Portions of this film are rapt and terrifying and beautiful as to be expected from Lynch but others are deeply tedious also, and it seems that the purpose of the running time is to intentionally make it an ordeal, a major thing that can’t be tossed off in between shopping and lunch. I didn’t love Inland Empire, the film may be unlovable, and I was mad walking out of it, but portions of it have stayed with me, and I admire the film’s stubborness, and its unshakable notion of an existence completely beyond one’s control.

Lynch’s decision to shoot in digital is jarring, but it rapidly becomes very integral to the work, and, as usual with Lynch, the sound design is astounding. If you can I suggest this be seen in a theatre, as I imagine most home systems will not do the film justice. I look forward to debating this film with Lynchheads over the coming years.

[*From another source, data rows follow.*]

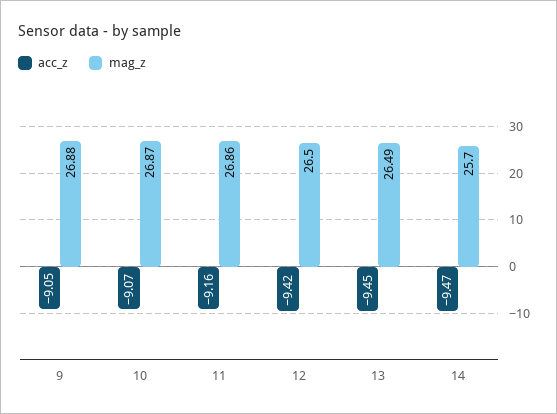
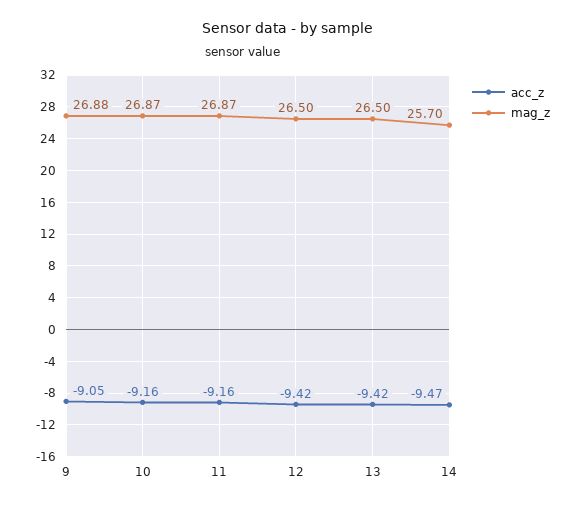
  {
    "acc_z": {
      "9": -9.05,
-     "10": -9.07,
+     "10": -9.16,
      "11": -9.16,
      "12": -9.42,
-     "13": -9.45,
+     "13": -9.42,
      "14": -9.47
    },
    "mag_z": {
      "9": 26.88,
      "10": 26.87,
-     "11": 26.86,
+     "11": 26.87,
      "12": 26.5,
-     "13": 26.49,
+     "13": 26.5,
      "14": 25.7
    }
  }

Posted on March 12th, 2007 in 2006, Reviews | no comments

Review: Stranger Than Fiction (2006)

I’ve enjoyed Will Ferrell over the last several years in comedies such as Old School, Elf and (especially) Anchorman, but I think, like Jack Black (who intially interested me in High Fidelity and School of Rock) it’s time to maybe call it quits. It’s not you, its me. Ferrell is a likeable performer, and he has that thing important to a comic star in that you root for him even when he’s making a total horse’s ass out of himself, but that’s it. There’s no inner anything going on. It’s (more and more sporadically these days) funny, but it’s shallow, and nothing sticks. He doesn’t have that tightly coiled inner self loathing that seems to turn certain comics into wonderful actors (with the right director Robin Williams has it, and so does Jim Carrey, and so did John Candy).

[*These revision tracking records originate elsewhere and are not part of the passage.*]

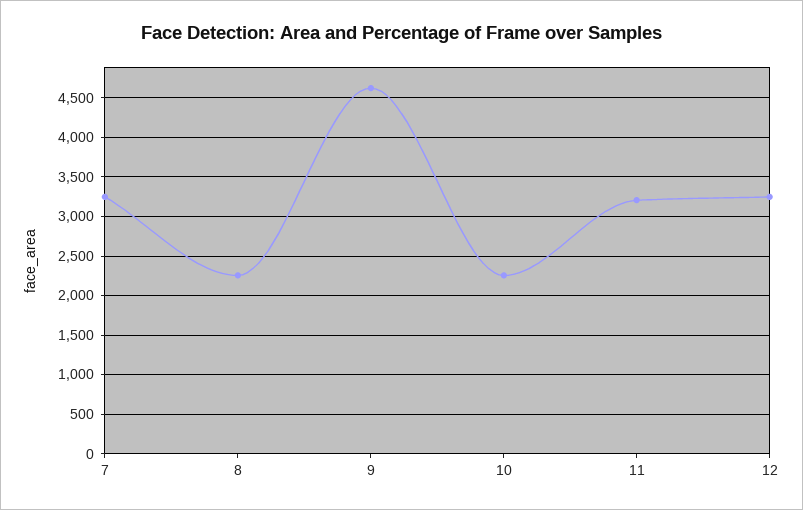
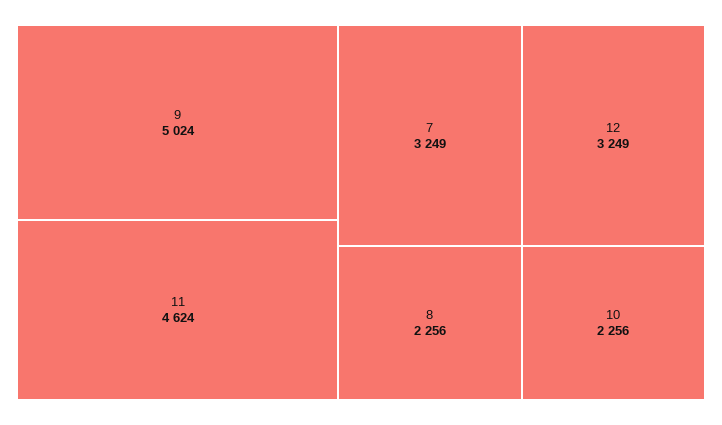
  {
    "7": 3249,
    "8": 2256,
-   "9": 4600,
+   "9": 5024,
    "10": 2256,
-   "11": 3200,
+   "11": 4624,
    "12": 3249
  }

And this is going to be a problem for Ferrell as he tries to do the “serious actor” bit, and it really hurts in “Stranger than Fiction”, a light, barely there to begin with Charlie Kauffmanish thingamagoo about a man, Harold Crick (sigh, played by Ferrell) who begins to hear his life narrated back to him by a successful Brtish writer (Emma Thompson), who’s planning on killing him at the end of the book (she’s known for tragedies.) The film never establishes its rules, (is Ferrell a fictional character? if so how does he talk to everyone else? Are they fiction?) so we never really understand what’s at stake. I champion ambiguity in movies, but this seems more of a case of writer laziness than any inherent dramatic necessity. Dustin Hoffman and Maggie Gyllenhaal add some life, but it’s not enough. It could have been cunning to cast Will Ferrell as a lost cipher (the sort of personality inside out that worked so well for Sandler in Punchdrunk Love), but the film doesn’t know what to do with that idea.